Each line from the first line of the entries through the line holding "Herfra kan du ofte bli med på" is to be restated word for word; nothing else, and no picture, belongs in the answer.

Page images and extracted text
=-=-=

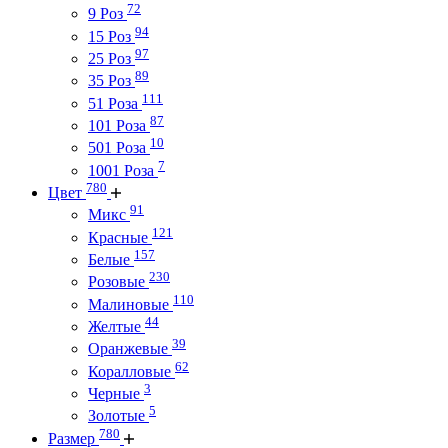
72
9 Роз
94
15 Роз
97
25 Роз
89
35 Роз
111
51 Роза
87
101 Роза
10
501 Роза
7
1001 Роза
780
Цвет
91
Микс
121
Красные
157
Белые
230
Розовые
110
Малиновые
44
Желтые
39
Оранжевые
62
Коралловые
3
Черные
5
Золотые
780
Размер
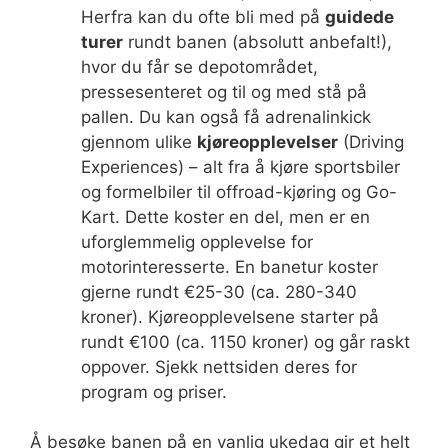
Herfra kan du ofte bli med på
guidede
turer
rundt banen (absolutt anbefalt!),
hvor du får se depotområdet,
pressesenteret og til og med stå på
pallen. Du kan også få adrenalinkick
gjennom ulike
kjøreopplevelser
(Driving
Experiences) – alt fra å kjøre sportsbiler
og formelbiler til offroad-kjøring og Go-
Kart. Dette koster en del, men er en
uforglemmelig opplevelse for
motorinteresserte. En banetur koster
gjerne rundt €25-30 (ca. 280-340
kroner). Kjøreopplevelsene starter på
rundt €100 (ca. 1150 kroner) og går raskt
oppover. Sjekk nettsiden deres for
program og priser.
Å besøke banen på en vanlig ukedag gir et helt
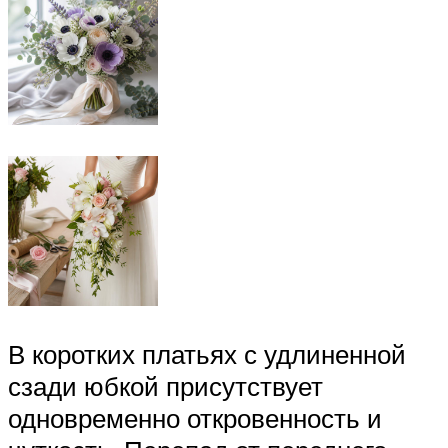
В коротких платьях с удлиненной
сзади юбкой присутствует
одновременно откровенность и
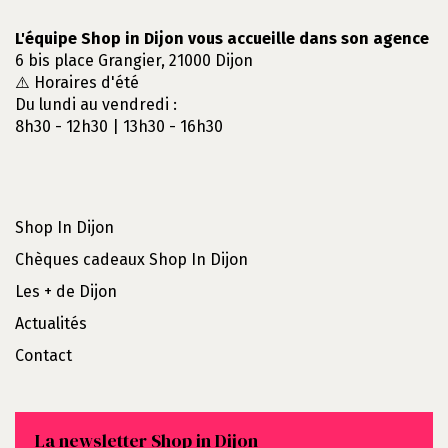
L'équipe Shop in Dijon vous accueille dans son agence
6 bis place Grangier, 21000 Dijon
⚠️ Horaires d'été
Du lundi au vendredi :
8h30 - 12h30 | 13h30 - 16h30
Shop In Dijon
Chèques cadeaux Shop In Dijon
Les + de Dijon
Actualités
Contact
La newsletter Shop in Dijon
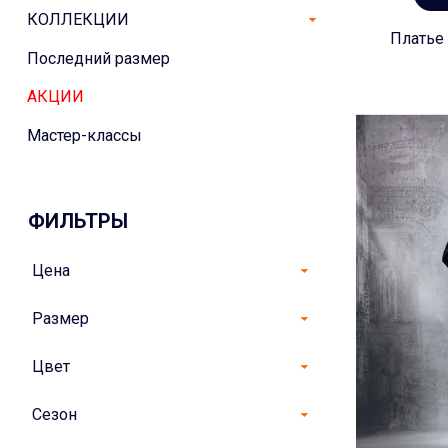
КОЛЛЕКЦИИ
Платье 
Последний размер
АКЦИИ
Мастер-классы
ФИЛЬТРЫ
Цена
Размер
Цвет
Сезон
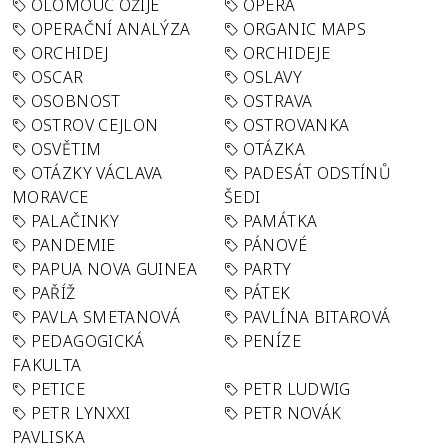
OLOMOUC OŽIJE
OPERA
OPERAČNÍ ANALÝZA
ORGANIC MAPS
ORCHIDEJ
ORCHIDEJE
OSCAR
OSLAVY
OSOBNOST
OSTRAVA
OSTROV CEJLON
OSTROVANKA
OSVĚTIM
OTÁZKA
OTÁZKY VÁCLAVA
PADESÁT ODSTÍNŮ
MORAVCE
ŠEDI
PALAČINKY
PAMÁTKA
PANDEMIE
PÁNOVÉ
PAPUA NOVA GUINEA
PARTY
PAŘÍŽ
PÁTEK
PAVLA SMETANOVÁ
PAVLÍNA BITAROVÁ
PEDAGOGICKÁ
PENÍZE
FAKULTA
PETICE
PETR LUDWIG
PETR LYNXXI
PETR NOVÁK
PAVLISKA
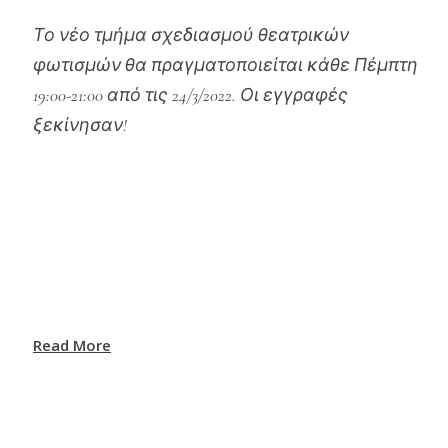
Το νέο τμήμα σχεδιασμού θεατρικών
φωτισμών θα πραγματοποιείται κάθε Πέμπτη
19:00-21:00 από τις 24/3/2022. Οι εγγραφές
ξεκίνησαν!
Read More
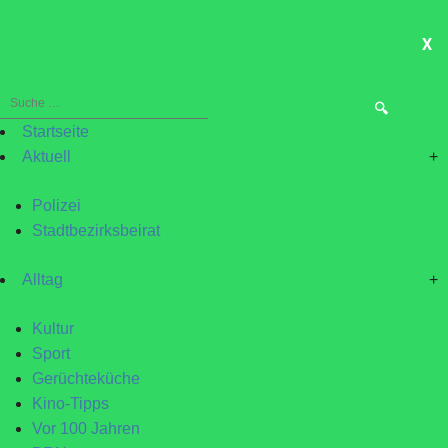
X
ME
Suche
nach:
Startseite
Aktuell
+
Polizei
Stadtbezirksbeirat
Alltag
+
Kultur
Sport
Gerüchteküche
Kino-Tipps
Vor 100 Jahren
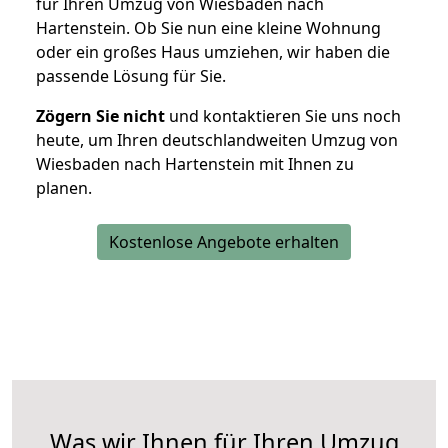
für Ihren Umzug von Wiesbaden nach
Hartenstein. Ob Sie nun eine kleine Wohnung
oder ein großes Haus umziehen, wir haben die
passende Lösung für Sie.
Zögern Sie nicht
und kontaktieren Sie uns noch
heute, um Ihren deutschlandweiten Umzug von
Wiesbaden nach Hartenstein mit Ihnen zu
planen.
Kostenlose Angebote erhalten
Was wir Ihnen für Ihren Umzug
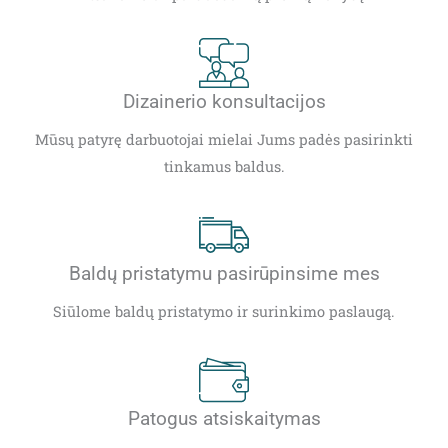
Dizainerio konsultacijos
Mūsų patyrę darbuotojai mielai Jums padės pasirinkti
tinkamus baldus.
Baldų pristatymu pasirūpinsime mes
Siūlome baldų pristatymo ir surinkimo paslaugą.
Patogus atsiskaitymas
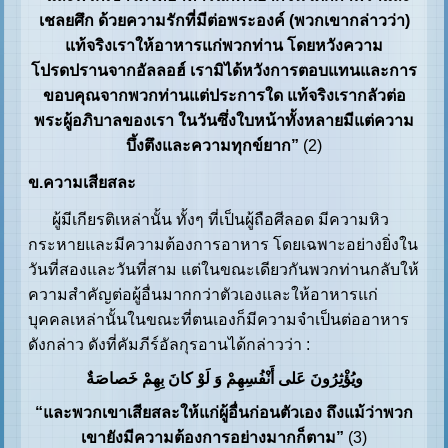
เชลยศึก ด้วยความรักที่มีต่อพระองค์ (พวกเขากล่าวว่า)
แท้จริงเราให้อาหารแก่พวกท่าน โดยหวังความ
โปรดปรานจากอัลลอฮ์ เรามิได้หวังการตอบแทนและการ
ขอบคุณจากพวกท่านแต่ประการใด แท้จริงเรากลัวต่อ
พระผู้อภิบาลของเรา ในวันซึ่งใบหน้าทั้งหลายมีแต่ความ
บึ้งตึงและความทุกข์ยาก”
(2)
ข.ความเสียสละ
ผู้มีเกียรติเหล่านั้น ทั้งๆ ที่เป็นผู้ถือศีลอด มีความหิว
กระหายและมีความต้องการอาหาร โดยเฉพาะอย่างยิ่งใน
วันที่สองและวันที่สาม แต่ในขณะเดียวกันพวกท่านกลับให้
ความสำคัญต่อผู้อื่นมากกว่าตัวเองและให้อาหารแก่
บุคคลเหล่านั้นในขณะที่ตนเองก็มีความจำเป็นต่ออาหาร
ดังกล่าว ดังที่คัมภีร์อัลกุรอานได้กล่าวว่า :
ویُؤْثِرُونَ عَلى أَنْفُسِهِمْ وَ لَوْ کانَ بِهِمْ خَصاصَةٌ
“และพวกเขาเสียสละให้แก่ผู้อื่นก่อนตัวเอง ถึงแม้ว่าพวก
เขายังมีความต้องการอย่างมากก็ตาม”
(3)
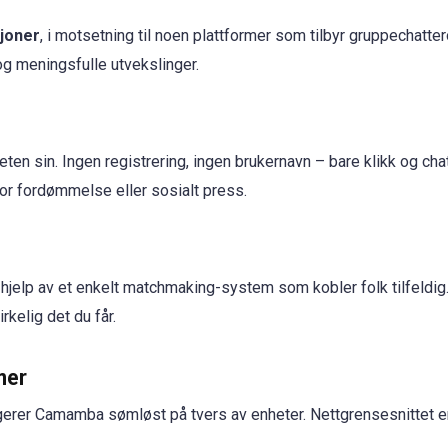
sjoner
, i motsetning til noen plattformer som tilbyr gruppechatte
g meningsfulle utvekslinger.
eten sin. Ingen registrering, ingen brukernavn – bare klikk og ch
for fordømmelse eller sosialt press.
lp av et enkelt matchmaking-system som kobler folk tilfeldig
rkelig det du får.
mer
ungerer Camamba sømløst på tvers av enheter. Nettgrensesnittet er
.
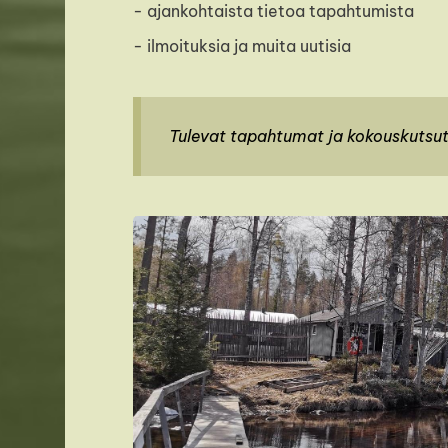
- ajankohtaista tietoa tapahtumista
- ilmoituksia ja muita uutisia
Tulevat tapahtumat ja kokouskutsut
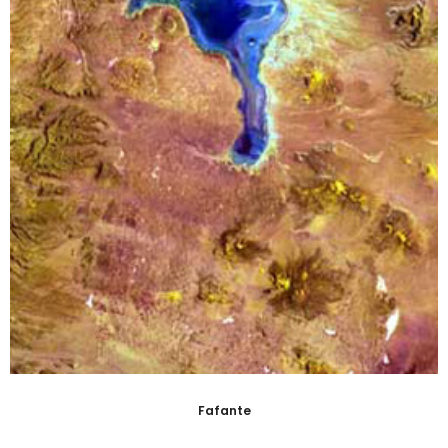
Fafante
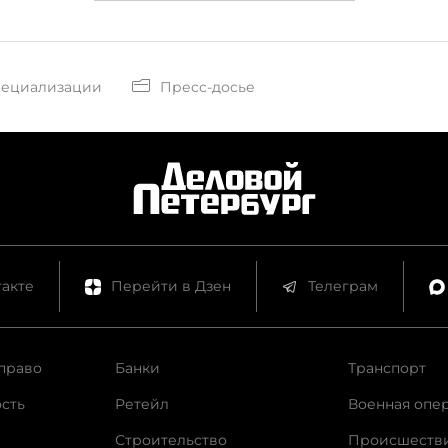
пециализации
Пресс-досье
акте
Перейти в Дзен
Телеграм
право
Банки
Транспорт
сть
Ретейл
Военная опе
Строительство
Происшеств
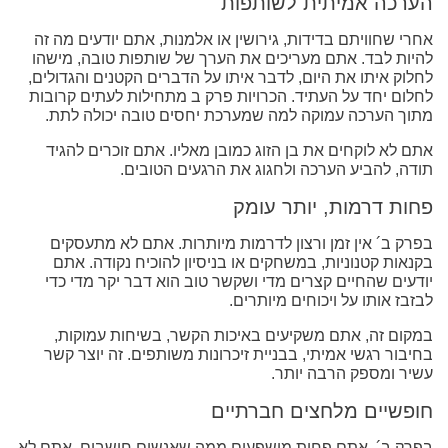
הערכה אמיתית לשותפות
אחרי שחוויתם בדידות, גירושין או אלמנות, אתם יודעים מה זה
להיות לבד. אתם מעריכים את הערך של שותפות טובה, מישהו
לחלוק איתו את היום, לדבר איתו על הדברים הקטנים והגדולים,
לחלום יחד על העתיד. הכרויות פרק ב מתחילות לעתים קרובות
מתוך הערכה עמוקה למה שמערכת יחסים טובה יכולה לתת.
אתם לא לוקחים את בן הזוג כמובן מאליו. אתם זוכרים להגיד
תודה, להביע הערכה ולחגוג את הרגעים הטובים.
פחות דרמות, יותר עומק
בפרק ב´ אין זמן ורצון לדרמות מיותרות. אתם לא מתעסקים
בקנאות קטנוניות, במשחקים או בניסיון להוכיח נקודה. אתם
יודעים שהחיים קצרים מדי ושקשר טוב הוא דבר יקר מדי כדי
לבזבז אותו על ויכוחים מיותרים.
במקום זה, אתם משקיעים באיכות הקשר, בשיחות עמוקות,
בחיבור רגשי אמיתי, בבניית זיכרונות משותפים. זה יוצר קשר
עשיר ומספק הרבה יותר.
חופשיים מלחצים חברתיים
בפרק ב´, אתם פחות מושפעים ממה שאנשים חושבים. אתם לא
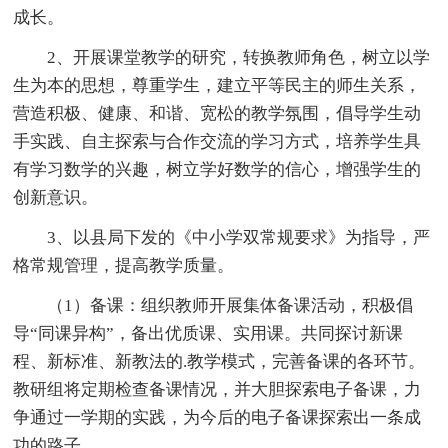
成长。
2、开展课堂教学的研究，转换教师角色，树立以学
生为本的思想，尊重学生，建立平等民主的师生关系，
营造积极、健康、和谐、宽松的教学氛围，倡导学生动
手实践、自主探索与合作交流的学习方式，培养学生具
有学习数学的兴趣，树立学好数学的信心，增强学生的
创新意识。
3、以县局下发的《中小学双常规要求》为指导，严
格常规管理，提高教学质量。
（1）备课：组织教师开展集体备课活动，积极倡
导“同课异构”，备出优质课、实用课。共同探讨新课
程、新标准、新教法的.教学模式，完善备课的各环节。
教研组将定期检查备课情况，并大胆探索电子备课，力
争通过一学期的实践，为今后的电子备课探索出一条成
功的路子。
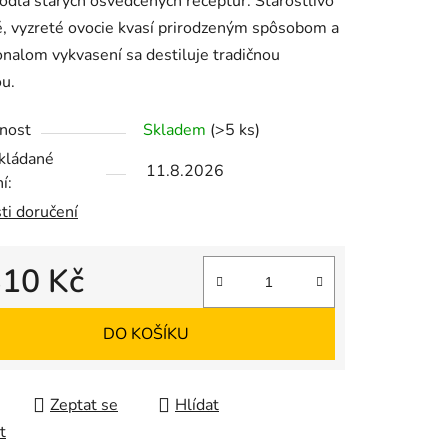
odľa starých osvedčených receptúr. Starostlivo
, vyzreté ovocie kvasí prirodzeným spôsobom a
nalom vykvasení sa destiluje tradičnou
u.
ek.
nost
Skladem
(>5 ks)
kládané
11.8.2026
í:
ti doručení
310 Kč
 cena:
DO KOŠÍKU
Zeptat se
Hlídat
t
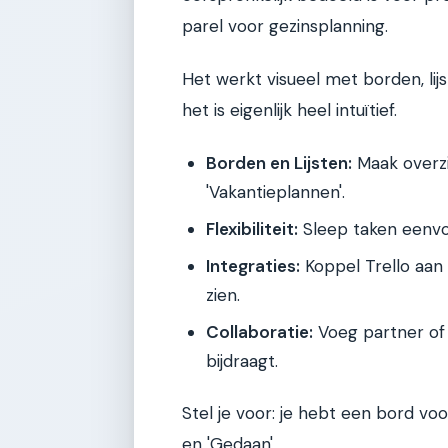
parel voor gezinsplanning.
Het werkt visueel met borden, lijs
het is eigenlijk heel intuïtief.
Borden en Lijsten:
Maak overzic
'Vakantieplannen'.
Flexibiliteit:
Sleep taken eenvou
Integraties:
Koppel Trello aan
zien.
Collaboratie:
Voeg partner of
bijdraagt.
Stel je voor: je hebt een bord voo
en 'Gedaan'.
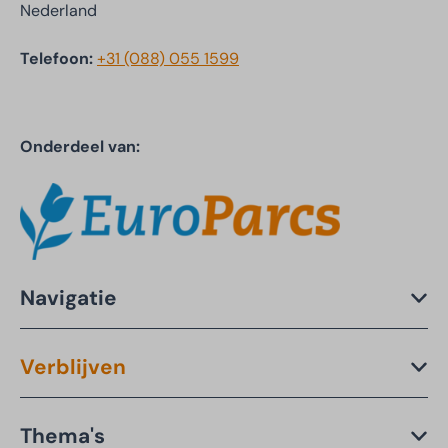
Nederland
Telefoon:
+31 (088) 055 1599
Onderdeel van:
Navigatie
Verblijven
Thema's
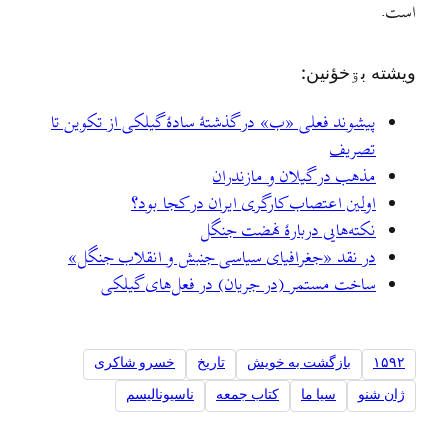
است.
ويشته بۊخؤنين:
پیشوند فعلی «ب» در گذشتهٔ سادهٔ گیلکی از تکوین تا
تصریف
مذهب در گیلان و مازندران
اولین اعتصاب کارگری ایران در کجا بود؟
نکته‌هایی دربارهٔ نهضت جنگل
در نقد «جغرافیای سیاسی جنبش و انقلاب جنگل»
ساخت مستمر (در جریان) در فعل‌های گیلکی
۱۵۹۲
بازگشت به خویش
تاریخ
خسرو شاکری
ژان شنو
سیا ما
کتاب جمعه
ناسیونالیسم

=-=-=

- [Answer box]:
72
9 Роз
94
15 Роз
97
25 Роз
89
35 Роз
111
51 Роза
87
101 Роза
10
501 Роза
7
1001 Роза
780
Цвет
91
Микс
121
Красные
157
Белые
230
Розовые
110
Малиновые
44
Желтые
39
Оранжевые
62
Коралловые
3
Черные
5
Золотые
780
Размер
Herfra kan du ofte bli med på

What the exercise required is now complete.